▸ Task goal:
All of the records shown below need to be copied with no differences.

▸ Records for processing:
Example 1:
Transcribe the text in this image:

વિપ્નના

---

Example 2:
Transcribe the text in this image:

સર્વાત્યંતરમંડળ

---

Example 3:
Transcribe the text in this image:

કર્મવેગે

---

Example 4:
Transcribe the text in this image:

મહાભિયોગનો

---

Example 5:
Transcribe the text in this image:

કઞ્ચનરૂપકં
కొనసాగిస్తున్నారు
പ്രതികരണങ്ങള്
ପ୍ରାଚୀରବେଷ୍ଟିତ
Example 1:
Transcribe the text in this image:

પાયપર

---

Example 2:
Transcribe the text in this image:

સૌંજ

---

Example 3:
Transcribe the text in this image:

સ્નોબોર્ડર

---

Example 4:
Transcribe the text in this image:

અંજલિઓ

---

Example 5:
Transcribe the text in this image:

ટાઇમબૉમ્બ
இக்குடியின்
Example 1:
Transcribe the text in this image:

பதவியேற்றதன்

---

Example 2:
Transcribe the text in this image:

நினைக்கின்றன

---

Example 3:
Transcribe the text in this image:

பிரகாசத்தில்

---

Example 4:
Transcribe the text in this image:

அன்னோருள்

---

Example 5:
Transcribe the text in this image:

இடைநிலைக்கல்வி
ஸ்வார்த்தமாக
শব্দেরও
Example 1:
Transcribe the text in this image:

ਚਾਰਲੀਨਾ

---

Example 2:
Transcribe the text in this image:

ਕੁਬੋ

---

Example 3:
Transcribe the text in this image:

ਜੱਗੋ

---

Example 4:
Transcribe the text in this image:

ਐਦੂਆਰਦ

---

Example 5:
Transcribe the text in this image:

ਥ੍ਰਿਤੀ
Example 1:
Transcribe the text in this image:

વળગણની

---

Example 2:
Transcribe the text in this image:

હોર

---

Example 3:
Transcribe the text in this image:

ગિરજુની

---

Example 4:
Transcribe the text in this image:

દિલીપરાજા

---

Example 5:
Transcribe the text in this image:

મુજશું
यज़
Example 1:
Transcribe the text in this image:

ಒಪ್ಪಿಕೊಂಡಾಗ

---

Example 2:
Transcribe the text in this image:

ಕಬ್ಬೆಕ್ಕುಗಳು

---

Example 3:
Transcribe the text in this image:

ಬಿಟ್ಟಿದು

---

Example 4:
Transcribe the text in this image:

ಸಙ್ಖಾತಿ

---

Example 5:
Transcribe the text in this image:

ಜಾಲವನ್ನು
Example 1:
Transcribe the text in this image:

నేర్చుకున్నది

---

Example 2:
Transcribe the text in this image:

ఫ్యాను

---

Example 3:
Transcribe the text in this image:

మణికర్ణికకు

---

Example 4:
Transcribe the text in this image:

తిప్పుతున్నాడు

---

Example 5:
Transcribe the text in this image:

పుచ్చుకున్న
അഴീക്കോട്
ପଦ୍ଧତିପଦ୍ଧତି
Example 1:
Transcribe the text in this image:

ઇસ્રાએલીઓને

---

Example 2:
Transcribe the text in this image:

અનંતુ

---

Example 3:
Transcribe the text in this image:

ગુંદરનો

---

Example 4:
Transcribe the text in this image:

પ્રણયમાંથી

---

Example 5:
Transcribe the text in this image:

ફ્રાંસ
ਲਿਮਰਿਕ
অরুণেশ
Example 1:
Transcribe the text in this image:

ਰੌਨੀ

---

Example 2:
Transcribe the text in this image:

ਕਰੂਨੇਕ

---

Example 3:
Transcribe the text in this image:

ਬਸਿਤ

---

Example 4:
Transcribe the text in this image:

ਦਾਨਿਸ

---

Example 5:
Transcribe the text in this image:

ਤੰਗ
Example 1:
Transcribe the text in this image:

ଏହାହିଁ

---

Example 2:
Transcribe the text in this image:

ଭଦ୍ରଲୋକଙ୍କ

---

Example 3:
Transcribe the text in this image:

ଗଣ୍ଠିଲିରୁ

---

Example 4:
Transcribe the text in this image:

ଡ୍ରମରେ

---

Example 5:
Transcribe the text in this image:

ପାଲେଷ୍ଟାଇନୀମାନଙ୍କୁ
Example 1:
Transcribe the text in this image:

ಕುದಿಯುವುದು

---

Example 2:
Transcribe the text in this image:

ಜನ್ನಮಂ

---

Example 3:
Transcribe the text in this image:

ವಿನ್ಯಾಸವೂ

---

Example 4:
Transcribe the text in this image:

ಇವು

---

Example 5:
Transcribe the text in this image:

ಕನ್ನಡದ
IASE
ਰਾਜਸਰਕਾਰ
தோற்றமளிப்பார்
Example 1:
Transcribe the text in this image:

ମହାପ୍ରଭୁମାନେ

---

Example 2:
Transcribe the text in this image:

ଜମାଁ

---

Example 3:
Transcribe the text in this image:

▸ Result of the exercise:
Example 1:
Transcribe the text in this image:

વિપ્નના

---

Example 2:
Transcribe the text in this image:

સર્વાત્યંતરમંડળ

---

Example 3:
Transcribe the text in this image:

કર્મવેગે

---

Example 4:
Transcribe the text in this image:

મહાભિયોગનો

---

Example 5:
Transcribe the text in this image:

કઞ્ચનરૂપકં
కొనసాగిస్తున్నారు
പ്രതികരണങ്ങള്
ପ୍ରାଚୀରବେଷ୍ଟିତ
Example 1:
Transcribe the text in this image:

પાયપર

---

Example 2:
Transcribe the text in this image:

સૌંજ

---

Example 3:
Transcribe the text in this image:

સ્નોબોર્ડર

---

Example 4:
Transcribe the text in this image:

અંજલિઓ

---

Example 5:
Transcribe the text in this image:

ટાઇમબૉમ્બ
இக்குடியின்
Example 1:
Transcribe the text in this image:

பதவியேற்றதன்

---

Example 2:
Transcribe the text in this image:

நினைக்கின்றன

---

Example 3:
Transcribe the text in this image:

பிரகாசத்தில்

---

Example 4:
Transcribe the text in this image:

அன்னோருள்

---

Example 5:
Transcribe the text in this image:

இடைநிலைக்கல்வி
ஸ்வார்த்தமாக
শব্দেরও
Example 1:
Transcribe the text in this image:

ਚਾਰਲੀਨਾ

---

Example 2:
Transcribe the text in this image:

ਕੁਬੋ

---

Example 3:
Transcribe the text in this image:

ਜੱਗੋ

---

Example 4:
Transcribe the text in this image:

ਐਦੂਆਰਦ

---

Example 5:
Transcribe the text in this image:

ਥ੍ਰਿਤੀ
Example 1:
Transcribe the text in this image:

વળગણની

---

Example 2:
Transcribe the text in this image:

હોર

---

Example 3:
Transcribe the text in this image:

ગિરજુની

---

Example 4:
Transcribe the text in this image:

દિલીપરાજા

---

Example 5:
Transcribe the text in this image:

મુજશું
यज़
Example 1:
Transcribe the text in this image:

ಒಪ್ಪಿಕೊಂಡಾಗ

---

Example 2:
Transcribe the text in this image:

ಕಬ್ಬೆಕ್ಕುಗಳು

---

Example 3:
Transcribe the text in this image:

ಬಿಟ್ಟಿದು

---

Example 4:
Transcribe the text in this image:

ಸಙ್ಖಾತಿ

---

Example 5:
Transcribe the text in this image:

ಜಾಲವನ್ನು
Example 1:
Transcribe the text in this image:

నేర్చుకున్నది

---

Example 2:
Transcribe the text in this image:

ఫ్యాను

---

Example 3:
Transcribe the text in this image:

మణికర్ణికకు

---

Example 4:
Transcribe the text in this image:

తిప్పుతున్నాడు

---

Example 5:
Transcribe the text in this image:

పుచ్చుకున్న
അഴീക്കോട്
ପଦ୍ଧତିପଦ୍ଧତି
Example 1:
Transcribe the text in this image:

ઇસ્રાએલીઓને

---

Example 2:
Transcribe the text in this image:

અનંતુ

---

Example 3:
Transcribe the text in this image:

ગુંદરનો

---

Example 4:
Transcribe the text in this image:

પ્રણયમાંથી

---

Example 5:
Transcribe the text in this image:

ફ્રાંસ
ਲਿਮਰਿਕ
অরুণেশ
Example 1:
Transcribe the text in this image:

ਰੌਨੀ

---

Example 2:
Transcribe the text in this image:

ਕਰੂਨੇਕ

---

Example 3:
Transcribe the text in this image:

ਬਸਿਤ

---

Example 4:
Transcribe the text in this image:

ਦਾਨਿਸ

---

Example 5:
Transcribe the text in this image:

ਤੰਗ
Example 1:
Transcribe the text in this image:

ଏହାହିଁ

---

Example 2:
Transcribe the text in this image:

ଭଦ୍ରଲୋକଙ୍କ

---

Example 3:
Transcribe the text in this image:

ଗଣ୍ଠିଲିରୁ

---

Example 4:
Transcribe the text in this image:

ଡ୍ରମରେ

---

Example 5:
Transcribe the text in this image:

ପାଲେଷ୍ଟାଇନୀମାନଙ୍କୁ
Example 1:
Transcribe the text in this image:

ಕುದಿಯುವುದು

---

Example 2:
Transcribe the text in this image:

ಜನ್ನಮಂ

---

Example 3:
Transcribe the text in this image:

ವಿನ್ಯಾಸವೂ

---

Example 4:
Transcribe the text in this image:

ಇವು

---

Example 5:
Transcribe the text in this image:

ಕನ್ನಡದ
IASE
ਰਾਜਸਰਕਾਰ
தோற்றமளிப்பார்
Example 1:
Transcribe the text in this image:

ମହାପ୍ରଭୁମାନେ

---

Example 2:
Transcribe the text in this image:

ଜମାଁ

---

Example 3:
Transcribe the text in this image:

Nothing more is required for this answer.